----- Extrait du texte

Marlow et Kurtz, de Conrad à Coppola

Au Cœur des ténèbres est l’un des récits les plus connus de Joseph Conrad. Longue nouvelle ou court roman, ce texte extrêmement dense élève l’histoire coloniale à un rang mythique. C’est cette dimension transcendante du récit du marin Marlow qui permet à Francis Coppola d’en transposer les éléments dans le cadre de la guerre du Vietnam dans Apocalypse Now.

L’histoire de Marlow s’inscrit dans le genre traditionnel des « histoires de mer ». Sur le pont de la Nellie, cinq hommes attendent la fin de la marée montante sur la Tamise, au crépuscule. Pour faire passer le temps, l’un d’entre eux, Marlow, entreprend de raconter un épisode de sa vie passée. Il retrace ainsi sa remontée du fleuve Congo, colonisé par les Belges. Commandant d’un vapeur en piteux état, il a pour mission de ramener sur la côte le colonel Kurtz, directeur du Poste de l’Intérieur. Cette figure obsédante l’attire au cœur de la brousse la plus sombre et la plus mystérieuse qui soit.

----------
----- Jeu de données

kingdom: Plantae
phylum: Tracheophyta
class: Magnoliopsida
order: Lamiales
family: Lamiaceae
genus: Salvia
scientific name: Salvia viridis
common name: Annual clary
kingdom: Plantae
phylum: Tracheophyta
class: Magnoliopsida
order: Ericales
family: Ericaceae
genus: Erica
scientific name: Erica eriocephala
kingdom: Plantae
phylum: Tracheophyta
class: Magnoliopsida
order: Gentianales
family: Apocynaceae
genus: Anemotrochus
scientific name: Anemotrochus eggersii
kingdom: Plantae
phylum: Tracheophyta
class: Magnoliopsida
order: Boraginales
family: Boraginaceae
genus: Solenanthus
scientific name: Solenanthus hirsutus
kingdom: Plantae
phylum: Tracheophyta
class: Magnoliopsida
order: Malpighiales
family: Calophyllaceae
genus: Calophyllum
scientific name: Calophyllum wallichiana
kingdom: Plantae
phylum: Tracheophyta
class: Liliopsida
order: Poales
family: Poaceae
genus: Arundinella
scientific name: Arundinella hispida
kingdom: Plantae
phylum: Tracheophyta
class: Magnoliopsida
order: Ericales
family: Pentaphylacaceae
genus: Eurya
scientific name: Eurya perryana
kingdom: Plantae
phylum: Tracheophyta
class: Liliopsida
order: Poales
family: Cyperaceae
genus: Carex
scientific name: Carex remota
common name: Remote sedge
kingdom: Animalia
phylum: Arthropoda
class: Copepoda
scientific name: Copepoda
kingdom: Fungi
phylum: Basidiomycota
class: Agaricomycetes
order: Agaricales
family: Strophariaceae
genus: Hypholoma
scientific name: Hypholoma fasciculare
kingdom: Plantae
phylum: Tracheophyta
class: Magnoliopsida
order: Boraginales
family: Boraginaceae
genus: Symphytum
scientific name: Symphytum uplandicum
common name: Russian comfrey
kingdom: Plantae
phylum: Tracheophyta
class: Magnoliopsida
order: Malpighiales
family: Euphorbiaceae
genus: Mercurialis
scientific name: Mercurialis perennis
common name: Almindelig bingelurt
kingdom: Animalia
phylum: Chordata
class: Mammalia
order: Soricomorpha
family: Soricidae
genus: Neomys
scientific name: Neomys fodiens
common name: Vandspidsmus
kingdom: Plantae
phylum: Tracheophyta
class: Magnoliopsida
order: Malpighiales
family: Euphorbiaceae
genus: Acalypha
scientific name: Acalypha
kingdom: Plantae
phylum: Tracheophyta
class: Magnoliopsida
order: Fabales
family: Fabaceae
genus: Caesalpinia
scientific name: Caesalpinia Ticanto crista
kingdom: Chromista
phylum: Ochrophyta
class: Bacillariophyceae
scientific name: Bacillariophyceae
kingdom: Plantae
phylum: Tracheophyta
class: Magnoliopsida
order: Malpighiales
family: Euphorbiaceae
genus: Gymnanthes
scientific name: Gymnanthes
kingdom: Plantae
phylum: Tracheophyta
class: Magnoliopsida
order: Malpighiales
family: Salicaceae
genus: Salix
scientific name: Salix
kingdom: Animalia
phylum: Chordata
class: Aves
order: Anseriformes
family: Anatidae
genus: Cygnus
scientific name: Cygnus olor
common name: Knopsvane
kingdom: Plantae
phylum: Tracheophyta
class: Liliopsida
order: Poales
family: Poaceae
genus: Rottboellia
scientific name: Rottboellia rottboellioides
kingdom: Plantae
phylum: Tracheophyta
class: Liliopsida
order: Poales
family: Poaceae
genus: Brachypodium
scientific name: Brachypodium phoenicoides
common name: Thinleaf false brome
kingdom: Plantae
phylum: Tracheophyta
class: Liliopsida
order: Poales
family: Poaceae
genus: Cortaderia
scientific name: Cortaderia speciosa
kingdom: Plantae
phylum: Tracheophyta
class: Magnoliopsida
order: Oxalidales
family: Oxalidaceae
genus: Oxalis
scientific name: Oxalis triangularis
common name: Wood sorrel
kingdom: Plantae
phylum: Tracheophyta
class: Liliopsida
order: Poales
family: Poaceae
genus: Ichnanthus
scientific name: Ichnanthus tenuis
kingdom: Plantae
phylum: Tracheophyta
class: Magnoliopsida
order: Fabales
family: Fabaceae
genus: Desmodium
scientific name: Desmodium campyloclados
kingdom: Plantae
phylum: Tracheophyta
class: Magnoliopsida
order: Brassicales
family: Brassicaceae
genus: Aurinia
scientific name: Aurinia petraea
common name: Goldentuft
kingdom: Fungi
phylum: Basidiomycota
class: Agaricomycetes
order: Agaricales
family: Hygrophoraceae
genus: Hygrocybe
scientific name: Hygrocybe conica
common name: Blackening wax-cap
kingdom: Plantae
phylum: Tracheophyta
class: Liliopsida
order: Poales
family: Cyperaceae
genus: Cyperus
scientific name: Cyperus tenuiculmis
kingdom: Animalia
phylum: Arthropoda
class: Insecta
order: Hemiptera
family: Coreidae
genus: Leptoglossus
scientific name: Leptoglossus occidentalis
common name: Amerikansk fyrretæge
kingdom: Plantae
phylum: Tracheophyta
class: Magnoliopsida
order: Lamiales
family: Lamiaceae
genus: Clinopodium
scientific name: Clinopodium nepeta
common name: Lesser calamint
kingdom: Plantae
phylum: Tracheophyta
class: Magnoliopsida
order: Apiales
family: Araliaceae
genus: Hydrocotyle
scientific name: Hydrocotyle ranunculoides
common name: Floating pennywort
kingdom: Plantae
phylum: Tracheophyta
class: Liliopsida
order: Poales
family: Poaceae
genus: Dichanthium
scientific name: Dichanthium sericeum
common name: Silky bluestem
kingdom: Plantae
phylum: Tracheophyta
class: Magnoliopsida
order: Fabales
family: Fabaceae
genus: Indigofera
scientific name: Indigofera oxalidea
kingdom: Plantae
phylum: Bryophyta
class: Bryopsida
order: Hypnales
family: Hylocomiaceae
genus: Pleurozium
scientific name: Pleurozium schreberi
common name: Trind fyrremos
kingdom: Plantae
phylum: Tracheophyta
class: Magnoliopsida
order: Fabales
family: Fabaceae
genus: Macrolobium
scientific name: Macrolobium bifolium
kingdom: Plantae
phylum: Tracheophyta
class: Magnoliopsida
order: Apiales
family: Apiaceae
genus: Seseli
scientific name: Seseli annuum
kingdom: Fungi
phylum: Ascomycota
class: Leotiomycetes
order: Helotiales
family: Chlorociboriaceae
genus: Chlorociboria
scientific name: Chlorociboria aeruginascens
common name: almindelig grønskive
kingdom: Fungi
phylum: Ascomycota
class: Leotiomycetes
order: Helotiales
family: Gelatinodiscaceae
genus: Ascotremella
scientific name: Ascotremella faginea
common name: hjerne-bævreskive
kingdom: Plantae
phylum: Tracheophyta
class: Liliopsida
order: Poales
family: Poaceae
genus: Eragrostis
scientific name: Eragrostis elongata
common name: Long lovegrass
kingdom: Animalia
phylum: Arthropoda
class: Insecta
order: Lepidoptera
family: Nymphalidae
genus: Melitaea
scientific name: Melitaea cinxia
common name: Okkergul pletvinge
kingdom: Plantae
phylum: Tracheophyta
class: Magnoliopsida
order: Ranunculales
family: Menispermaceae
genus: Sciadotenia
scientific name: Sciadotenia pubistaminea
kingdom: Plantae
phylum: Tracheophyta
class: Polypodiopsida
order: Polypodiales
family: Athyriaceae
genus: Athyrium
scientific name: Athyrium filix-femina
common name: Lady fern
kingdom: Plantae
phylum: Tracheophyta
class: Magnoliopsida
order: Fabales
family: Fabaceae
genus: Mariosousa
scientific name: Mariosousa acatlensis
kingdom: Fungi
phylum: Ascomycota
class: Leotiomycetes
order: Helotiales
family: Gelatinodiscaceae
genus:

----------

● Problèmes à résoudre:
- 1) Relevez toutes les personnes, réelles ou fictives, désignées par leur nom dans le texte sur Conrad et Coppola.
- 2) Poursuivez le texte sur Conrad et Coppola à la suite de sa dernière phrase.
Les articles de la collection ne sont d'aucune utilité pour ce travail.

● Réponses par tâche:
- 1) Joseph Conrad, Marlow, Francis Coppola, Kurtz

- 2)
En réalité, ni les épisodes qui amènent Marlow jusque là, ni sa rencontre avec Kurtz ne constituent la matière première du récit. Ce qui préoccupe Marlow, a posteriori, c’est la difficulté de rendre compte de ses sentiments, de son intériorité, de la prise de conscience qu’il a eue là-bas. Ce qu’il y a vu et compris relève de l’indicible. Le seul moyen qu’il trouve pour en témoigner est de dresser une analogie entre cette remontée du fleuve et une remontée dans le temps, vers une époque lointaine et primitive.

Marlow est pris entre deux mondes : celui haï et sans cesse remis en cause des Blancs, qui se servent de l’idéologie coloniale pour masquer leurs intérêts commerciaux, et celui fascinant et impénétrable de la brousse, habitée par les sauvages qu’elle laisse simplement deviner. A mesure qu’il progresse vers Kurtz, Marlow en apprend chaque fois plus sur lui, mais au moment où il pourrait découvrir toute la vérité à son sujet, il interrompt le Russe qui a vécu aux côtés de l’homme et se confine dans son ignorance rassurante.

Marlow craint que la description en détails des mœurs indicibles auxquels Kurtz a soumis les sauvages, s’érigeant en divinité, soit trop insupportable – plus encore que la vue des têtes plantées sur des pieux qu’il aperçoit autour du Poste de l’idole. Il entretient donc une fascination aveugle pour Kurtz, ce qui l’empêche de porter un jugement moral sur lui. Il se fait même le garant de la mémoire de cet « homme remarquable », prêt à contredire sa propre nature pour ne pas entacher son image à lui.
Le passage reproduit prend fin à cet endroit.